** Start RECORDS SHOWN **

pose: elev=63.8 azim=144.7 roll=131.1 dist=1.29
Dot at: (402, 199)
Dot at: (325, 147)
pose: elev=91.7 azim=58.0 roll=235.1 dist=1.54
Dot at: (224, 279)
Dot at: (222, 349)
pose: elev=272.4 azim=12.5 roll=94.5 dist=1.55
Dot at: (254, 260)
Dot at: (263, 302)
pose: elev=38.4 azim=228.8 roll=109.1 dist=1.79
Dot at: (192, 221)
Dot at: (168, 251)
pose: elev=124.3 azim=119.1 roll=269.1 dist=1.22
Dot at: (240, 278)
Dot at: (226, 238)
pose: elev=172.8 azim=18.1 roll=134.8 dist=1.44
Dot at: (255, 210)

** End RECORDS SHOWN **

EXERCISE GOAL
Retype the entire listing above line by line, keeping every character unchanged.

RESPONSE
pose: elev=63.8 azim=144.7 roll=131.1 dist=1.29
Dot at: (402, 199)
Dot at: (325, 147)
pose: elev=91.7 azim=58.0 roll=235.1 dist=1.54
Dot at: (224, 279)
Dot at: (222, 349)
pose: elev=272.4 azim=12.5 roll=94.5 dist=1.55
Dot at: (254, 260)
Dot at: (263, 302)
pose: elev=38.4 azim=228.8 roll=109.1 dist=1.79
Dot at: (192, 221)
Dot at: (168, 251)
pose: elev=124.3 azim=119.1 roll=269.1 dist=1.22
Dot at: (240, 278)
Dot at: (226, 238)
pose: elev=172.8 azim=18.1 roll=134.8 dist=1.44
Dot at: (255, 210)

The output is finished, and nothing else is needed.